Duncan made the appeal, which was reported by Education Week, because the initiative — a set of common standards adopted by 45 states and the District of Columbia designed to raise student achievement — has come under such withering attack in recent months that what once seemed like a major policy success for the Obama administration now looks troubled.

A handful of states (including Indiana, Alabama, South Dakota and Georgia) are either pulling back or considering it, and core supporters fear more states will too.  A growing number of educators are complaining that states have done a poor job implementing the standards and are pushing core-aligned tests on students too early. And parents have started a campaign to “opt” their children out of the Common Core-aligned high-stakes standardized tests.

She then mentions the RNC resolution  which helped resurrect an Alabama bill,  See also mentioned Senator Grassley’s move to defund the Common Core and that it has bipartisan opposition.

Just today the Michigan House just voted to defund the Common Core.  The Indiana Senate passed a measure to slow down the implementation (twice actually!).  The Indiana House and Governor Mike Pence are under pressure to act.

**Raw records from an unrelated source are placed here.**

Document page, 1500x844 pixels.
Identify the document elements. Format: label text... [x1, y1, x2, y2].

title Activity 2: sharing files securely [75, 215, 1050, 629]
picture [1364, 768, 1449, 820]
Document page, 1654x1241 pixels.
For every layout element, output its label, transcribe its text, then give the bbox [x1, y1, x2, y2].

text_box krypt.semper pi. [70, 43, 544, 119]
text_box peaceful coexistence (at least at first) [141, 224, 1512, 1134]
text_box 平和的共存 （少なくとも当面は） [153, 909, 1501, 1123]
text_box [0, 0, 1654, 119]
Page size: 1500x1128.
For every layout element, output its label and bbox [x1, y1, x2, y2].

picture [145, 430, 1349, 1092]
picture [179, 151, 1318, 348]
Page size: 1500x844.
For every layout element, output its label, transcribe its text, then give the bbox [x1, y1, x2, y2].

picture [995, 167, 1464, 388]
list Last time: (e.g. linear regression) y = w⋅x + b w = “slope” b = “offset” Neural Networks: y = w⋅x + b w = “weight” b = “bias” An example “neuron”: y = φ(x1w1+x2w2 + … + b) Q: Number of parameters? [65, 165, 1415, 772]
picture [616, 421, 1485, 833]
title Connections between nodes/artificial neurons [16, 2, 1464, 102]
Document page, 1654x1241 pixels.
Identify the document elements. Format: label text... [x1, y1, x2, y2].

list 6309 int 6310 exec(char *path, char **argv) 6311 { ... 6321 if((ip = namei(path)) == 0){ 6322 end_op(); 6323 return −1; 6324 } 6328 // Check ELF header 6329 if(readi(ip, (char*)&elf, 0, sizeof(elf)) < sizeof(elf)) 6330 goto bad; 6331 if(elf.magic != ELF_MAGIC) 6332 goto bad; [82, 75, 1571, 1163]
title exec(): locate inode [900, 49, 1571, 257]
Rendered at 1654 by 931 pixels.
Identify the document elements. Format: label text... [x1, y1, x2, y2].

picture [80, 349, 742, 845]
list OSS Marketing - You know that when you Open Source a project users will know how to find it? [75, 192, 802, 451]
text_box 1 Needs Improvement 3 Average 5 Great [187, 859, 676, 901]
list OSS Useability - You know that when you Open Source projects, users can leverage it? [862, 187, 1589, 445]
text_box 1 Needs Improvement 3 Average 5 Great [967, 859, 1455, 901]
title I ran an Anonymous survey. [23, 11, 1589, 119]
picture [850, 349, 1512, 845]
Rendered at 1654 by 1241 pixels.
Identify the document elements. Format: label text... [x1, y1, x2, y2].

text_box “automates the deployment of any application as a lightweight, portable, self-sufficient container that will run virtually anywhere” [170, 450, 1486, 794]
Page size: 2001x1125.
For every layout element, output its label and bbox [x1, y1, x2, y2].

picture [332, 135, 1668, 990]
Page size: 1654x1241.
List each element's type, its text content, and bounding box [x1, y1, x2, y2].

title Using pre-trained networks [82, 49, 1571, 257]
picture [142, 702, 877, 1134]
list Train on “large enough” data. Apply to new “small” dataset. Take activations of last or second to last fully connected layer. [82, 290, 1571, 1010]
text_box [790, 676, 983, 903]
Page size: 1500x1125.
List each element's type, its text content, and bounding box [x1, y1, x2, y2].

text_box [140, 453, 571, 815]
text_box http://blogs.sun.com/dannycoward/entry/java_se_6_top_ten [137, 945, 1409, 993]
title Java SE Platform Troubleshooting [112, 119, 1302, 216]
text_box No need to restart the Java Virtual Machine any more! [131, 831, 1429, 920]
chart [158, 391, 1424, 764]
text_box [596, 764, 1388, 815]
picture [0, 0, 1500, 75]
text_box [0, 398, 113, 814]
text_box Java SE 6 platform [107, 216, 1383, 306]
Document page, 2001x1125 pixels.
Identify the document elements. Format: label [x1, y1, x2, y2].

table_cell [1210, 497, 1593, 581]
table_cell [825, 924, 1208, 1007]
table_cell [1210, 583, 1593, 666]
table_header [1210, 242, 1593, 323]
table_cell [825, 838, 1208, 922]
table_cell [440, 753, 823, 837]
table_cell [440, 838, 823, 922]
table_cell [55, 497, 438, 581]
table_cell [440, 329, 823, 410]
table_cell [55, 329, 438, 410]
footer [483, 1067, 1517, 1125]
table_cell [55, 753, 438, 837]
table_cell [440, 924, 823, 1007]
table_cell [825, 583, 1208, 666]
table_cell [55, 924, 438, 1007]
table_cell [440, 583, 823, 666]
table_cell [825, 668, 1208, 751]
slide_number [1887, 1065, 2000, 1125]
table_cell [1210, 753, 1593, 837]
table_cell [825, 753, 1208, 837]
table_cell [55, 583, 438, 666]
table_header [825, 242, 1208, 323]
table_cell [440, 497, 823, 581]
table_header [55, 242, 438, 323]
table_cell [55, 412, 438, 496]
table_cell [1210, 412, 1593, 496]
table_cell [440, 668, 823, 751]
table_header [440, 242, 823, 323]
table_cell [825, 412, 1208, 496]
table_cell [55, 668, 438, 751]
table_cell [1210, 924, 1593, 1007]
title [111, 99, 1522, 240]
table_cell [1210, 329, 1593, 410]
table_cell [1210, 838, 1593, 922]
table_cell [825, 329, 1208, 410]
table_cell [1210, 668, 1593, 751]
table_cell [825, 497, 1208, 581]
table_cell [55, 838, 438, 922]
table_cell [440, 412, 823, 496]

All of this must have lead the Indiana Chamber of Commerce to act with this smear campaign for a blog post.

Two moms from Indianapolis, a handful of their friends and a couple dozen small but vocal Tea Party groups. That’s the entire Indiana movement that is advocating for a halt to the Common Core State Standards. No educational backgrounds. No track record of supporting education reforms or any other past education issues. And worst of all: A demonstrated willingness to say just about anything, no matter how unsubstantiated or blatantly false, to advocate their cause.

Meanwhile, the policy that they are attacking was implemented by former Gov. Mitch Daniels, then State Superintendent Tony Bennett, the Indiana Education Roundtable and the State Board of Education. To date, 45 other states have also adopted it. Common Core has been supported by superintendents, school boards, Indiana’s Catholic and other private schools, principals, teachers unions, the Indiana PTA, various education reform groups, higher education and more. The business community is actively engaged, including strong support from the Indiana Chamber, Eli Lilly, Cummins, Dow AgroSciences, IU Health and many others.

Can you say elitist snob?  Perhaps many educators are not speaking out because they are encouraged told not to.  They also fail to mention the person who unseated Tony Bennett – Glenda Ritz – has stated opposition to the Common Core.

Also I’d love to know exactly what they claim to be blatantly false?  See we are pretty good at referencing our claims about the Common Core.  Those who advocate for it, not so much.

Also while we are on the subject of truth then the Indiana Chamber of Commerce should tell the truth about who is funding the Common Core and the reviews of it – the Gates Foundation.

Sad.  The Common Core is in trouble and Arne Duncan, and it would seem the Indiana Chamber of Commerce, are getting desperate.

Education Reform Protests See Growth

An interesting post by Valerie Strauss at The Washington Post’s education blog, The Answer Sheet.  Strauss notes the increasing number of protests against standardized testing.  She wrote:

It is too early to call it a full-fledged revolt; Washington D.C. has yet to see tens of thousands of people marching through the streets against high-stakes standardized testing, which has been prominent in American education for a decade and is at the core of the Obama administration’s school accountability efforts.

But opposition is clearly growing, most prominently over “value-added” teacher evaluation models that purport to measure how much “value” a teacher adds to a student’s academic progress by using a complicated formula involving a student’s standardized test score.

Researchers have repeatedly warned that this evaluation method is not reliable — and doesn’t take into account all of the out-of-school reasons that could affect how a student does on a test — but the Obama administration has pushed it and states have been adopting new teacher accountability systems that are heavily weighted to test scores.

She notes protests in specifically in Texas, New York and California, but it is likely that it will grow.